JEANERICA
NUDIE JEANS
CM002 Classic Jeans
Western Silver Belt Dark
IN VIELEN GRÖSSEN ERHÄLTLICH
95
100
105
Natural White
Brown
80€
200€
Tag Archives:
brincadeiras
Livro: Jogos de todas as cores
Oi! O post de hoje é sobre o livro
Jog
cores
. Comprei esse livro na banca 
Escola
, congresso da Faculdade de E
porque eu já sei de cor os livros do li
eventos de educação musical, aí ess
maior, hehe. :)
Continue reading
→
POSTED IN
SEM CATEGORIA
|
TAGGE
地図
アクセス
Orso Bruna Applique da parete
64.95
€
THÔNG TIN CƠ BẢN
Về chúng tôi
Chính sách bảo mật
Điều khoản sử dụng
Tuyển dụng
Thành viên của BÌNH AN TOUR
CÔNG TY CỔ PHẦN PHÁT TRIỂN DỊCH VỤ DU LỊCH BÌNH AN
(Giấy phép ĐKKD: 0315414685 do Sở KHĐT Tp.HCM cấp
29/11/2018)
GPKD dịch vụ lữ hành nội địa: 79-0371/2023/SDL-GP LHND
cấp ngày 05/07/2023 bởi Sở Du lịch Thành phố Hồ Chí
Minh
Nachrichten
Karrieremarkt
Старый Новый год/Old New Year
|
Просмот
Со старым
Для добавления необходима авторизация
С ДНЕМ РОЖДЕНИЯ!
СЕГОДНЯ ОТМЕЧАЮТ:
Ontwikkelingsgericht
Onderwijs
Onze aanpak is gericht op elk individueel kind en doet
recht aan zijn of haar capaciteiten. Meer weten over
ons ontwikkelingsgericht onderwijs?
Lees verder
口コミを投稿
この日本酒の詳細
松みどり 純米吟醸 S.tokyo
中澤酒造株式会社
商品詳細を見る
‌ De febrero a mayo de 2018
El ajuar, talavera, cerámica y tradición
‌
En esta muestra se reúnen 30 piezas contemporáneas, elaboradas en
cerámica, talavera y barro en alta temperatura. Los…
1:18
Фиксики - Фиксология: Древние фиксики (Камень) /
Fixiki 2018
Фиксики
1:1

__What to produce__: The entries above should be repeated exactly, every one of them.

__Worked solution__:
JEANERICA
NUDIE JEANS
CM002 Classic Jeans
Western Silver Belt Dark
IN VIELEN GRÖSSEN ERHÄLTLICH
95
100
105
Natural White
Brown
80€
200€
Tag Archives:
brincadeiras
Livro: Jogos de todas as cores
Oi! O post de hoje é sobre o livro
Jog
cores
. Comprei esse livro na banca 
Escola
, congresso da Faculdade de E
porque eu já sei de cor os livros do li
eventos de educação musical, aí ess
maior, hehe. :)
Continue reading
→
POSTED IN
SEM CATEGORIA
|
TAGGE
地図
アクセス
Orso Bruna Applique da parete
64.95
€
THÔNG TIN CƠ BẢN
Về chúng tôi
Chính sách bảo mật
Điều khoản sử dụng
Tuyển dụng
Thành viên của BÌNH AN TOUR
CÔNG TY CỔ PHẦN PHÁT TRIỂN DỊCH VỤ DU LỊCH BÌNH AN
(Giấy phép ĐKKD: 0315414685 do Sở KHĐT Tp.HCM cấp
29/11/2018)
GPKD dịch vụ lữ hành nội địa: 79-0371/2023/SDL-GP LHND
cấp ngày 05/07/2023 bởi Sở Du lịch Thành phố Hồ Chí
Minh
Nachrichten
Karrieremarkt
Старый Новый год/Old New Year
|
Просмот
Со старым
Для добавления необходима авторизация
С ДНЕМ РОЖДЕНИЯ!
СЕГОДНЯ ОТМЕЧАЮТ:
Ontwikkelingsgericht
Onderwijs
Onze aanpak is gericht op elk individueel kind en doet
recht aan zijn of haar capaciteiten. Meer weten over
ons ontwikkelingsgericht onderwijs?
Lees verder
口コミを投稿
この日本酒の詳細
松みどり 純米吟醸 S.tokyo
中澤酒造株式会社
商品詳細を見る
‌ De febrero a mayo de 2018
El ajuar, talavera, cerámica y tradición
‌
En esta muestra se reúnen 30 piezas contemporáneas, elaboradas en
cerámica, talavera y barro en alta temperatura. Los…
1:18
Фиксики - Фиксология: Древние фиксики (Камень) /
Fixiki 2018
Фиксики
1:1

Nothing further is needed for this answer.